Essentially, insurance plans “charge higher costs to people who require expensive drugs as a way to subsidize the entire population,” said Wayne Winegarden, an economist at the Pacific Research Institute.
The patent thickets are thickening
Biosimilar makers are particularly concerned about the direction the U.S. Patent and Trademark Office has taken under Trump.
Patent litigation is already 10 to 20 times more expensive in the US than in Europe, and limiting inter partes proceedings only makes the situation worse, says Formycon's Glombica.

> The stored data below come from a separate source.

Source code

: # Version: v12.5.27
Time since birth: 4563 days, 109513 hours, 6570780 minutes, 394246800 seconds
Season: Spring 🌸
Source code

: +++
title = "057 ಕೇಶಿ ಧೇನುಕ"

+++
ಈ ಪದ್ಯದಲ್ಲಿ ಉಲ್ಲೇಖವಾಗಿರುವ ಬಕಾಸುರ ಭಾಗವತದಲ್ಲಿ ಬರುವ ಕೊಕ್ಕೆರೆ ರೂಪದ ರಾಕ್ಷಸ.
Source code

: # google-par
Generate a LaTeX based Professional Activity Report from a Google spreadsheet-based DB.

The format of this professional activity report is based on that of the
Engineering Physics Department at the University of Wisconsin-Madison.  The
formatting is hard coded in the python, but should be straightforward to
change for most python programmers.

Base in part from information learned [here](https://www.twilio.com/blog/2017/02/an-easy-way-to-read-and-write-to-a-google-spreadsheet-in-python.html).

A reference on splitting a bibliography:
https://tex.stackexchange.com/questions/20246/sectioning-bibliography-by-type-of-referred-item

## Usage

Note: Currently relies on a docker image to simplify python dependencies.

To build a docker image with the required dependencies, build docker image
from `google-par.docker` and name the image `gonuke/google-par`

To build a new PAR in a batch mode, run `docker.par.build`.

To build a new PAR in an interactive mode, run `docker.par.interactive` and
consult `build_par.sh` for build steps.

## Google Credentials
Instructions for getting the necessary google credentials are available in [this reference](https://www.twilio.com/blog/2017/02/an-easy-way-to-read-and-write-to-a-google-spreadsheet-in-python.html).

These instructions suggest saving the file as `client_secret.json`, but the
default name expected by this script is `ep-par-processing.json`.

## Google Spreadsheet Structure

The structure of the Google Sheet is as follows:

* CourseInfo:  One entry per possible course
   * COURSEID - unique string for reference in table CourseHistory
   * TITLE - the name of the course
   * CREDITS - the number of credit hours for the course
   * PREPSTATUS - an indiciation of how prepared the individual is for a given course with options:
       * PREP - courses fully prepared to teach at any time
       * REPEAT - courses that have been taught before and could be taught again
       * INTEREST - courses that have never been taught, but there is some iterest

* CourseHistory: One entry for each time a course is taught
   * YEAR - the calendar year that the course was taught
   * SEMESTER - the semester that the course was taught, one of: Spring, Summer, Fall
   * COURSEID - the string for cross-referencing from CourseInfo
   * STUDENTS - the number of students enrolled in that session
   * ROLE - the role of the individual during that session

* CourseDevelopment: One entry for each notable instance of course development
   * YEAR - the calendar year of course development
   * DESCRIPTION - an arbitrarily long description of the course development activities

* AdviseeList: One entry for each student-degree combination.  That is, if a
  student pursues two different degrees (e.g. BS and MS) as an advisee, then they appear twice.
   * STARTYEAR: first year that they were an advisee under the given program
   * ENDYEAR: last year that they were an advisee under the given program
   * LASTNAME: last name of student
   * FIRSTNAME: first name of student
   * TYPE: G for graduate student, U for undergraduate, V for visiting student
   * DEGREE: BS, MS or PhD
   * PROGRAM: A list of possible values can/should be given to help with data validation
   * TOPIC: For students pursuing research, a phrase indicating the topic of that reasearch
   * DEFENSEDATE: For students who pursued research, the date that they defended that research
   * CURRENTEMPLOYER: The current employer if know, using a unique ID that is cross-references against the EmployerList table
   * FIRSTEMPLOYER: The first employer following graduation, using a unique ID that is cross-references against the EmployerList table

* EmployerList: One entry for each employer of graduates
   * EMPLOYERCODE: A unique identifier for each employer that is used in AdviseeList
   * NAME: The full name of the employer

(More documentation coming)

The FDA recently allowed his company to forgo costly clinical trials of its biosimilar substitute for Keytruda, a popular cancer drug. But Merck & Co., which got about half of its $17 billion in third-quarter revenue from Keytruda, is expected to fight tooth and nail to protect its many patents on the drug. The Trump administration's new obstacles to challenging them “counteracts failure,” Glombica said.
Merck defends its innovations, said spokeswoman Julie Marie Cunningham. However, while noting that Merck is promoting a new injectable form of Keytruda, she said the company does not expect it to affect “potential marketing” of biosimilars of the older, intravenous form of the drug.
The Pharmaceutical Research and Manufacturers of America, or PhRMA, an industry group representing most major brand companies, “welcomes the administration's focus on increasing access to and affordability of biosimilars,” spokesman Alex Schriver said.
But big pharmaceutical companies are applauding the patent office's attempt to strengthen protections for filed patents, according to attorneys involved in intellectual property litigation.
“I don’t think the Trump administration has a coherent plan here,” said Mark Lemley, director of the Stanford Program in Law, Science and Technology. While Trump officials want to lower drug costs, “they also want to make it more expensive to figure out whether patents are valid by effectively eliminating intellectual property rights,” he said.
The patent office did not respond to repeated phone calls and emails.
Patents and patent litigation are the biggest barriers to bringing biosimilars to market, said UCLA's Feldman.
For example, in 2016, the FDA licensed a biosimilar of Sandoz's Enbrel, a popular drug for treating autoimmune diseases, but Sandoz won't be able to sell its competitor in the U.S. until 2029 at the earliest due to patent issues. Without insurance, Enbrel costs between $7,000 and $9,000 per month.
Patient's view
Judy Aiken, a retired nurse from Portland, Maine, who has been taking Enbrel since 2007 to treat psoriatic arthritis, would be interested in trying a copycat if it cost her less. Since retiring in 2019 and switching to Medicare, she spends thousands of dollars annually on medications.
The Biden-era Inflation Relief Act capped her out-of-pocket drug costs at $2,000 this year, and Aiken and her husband used the savings to replace the roof and furnace. But with health care changes on the horizon, “now I'm afraid the other shoe will drop,” she said.
Only about 10% of the 118 biologics slated to go off patent in the next decade have biosimilars in development, reflecting weak incentives in a system that biosimilar makers and patient advocates say is rigged against them.
But lower costs could allow companies like Formycon to expand their product lines currently focused on cancer and autoimmune diseases to less common or even rare diseases, said CEO Glombica.
“People have been talking about the promise of biosimilars to cut costs and give consumers more choice, and I feel like we're still waiting,” said Anna Hyde, director of advocacy and access for the Arthritis Foundation, which lobbies for research and treatments.
While biosimilars can save everyone money, patients typically don't care whether they get them or not, Hyde noted. Some are reluctant to switch once they have found a brand-name drug that works for them, as the search can be overwhelming for people with autoimmune diseases, she said.
“Usually they can’t access them anyway,” she said, “because they’re not on the form.”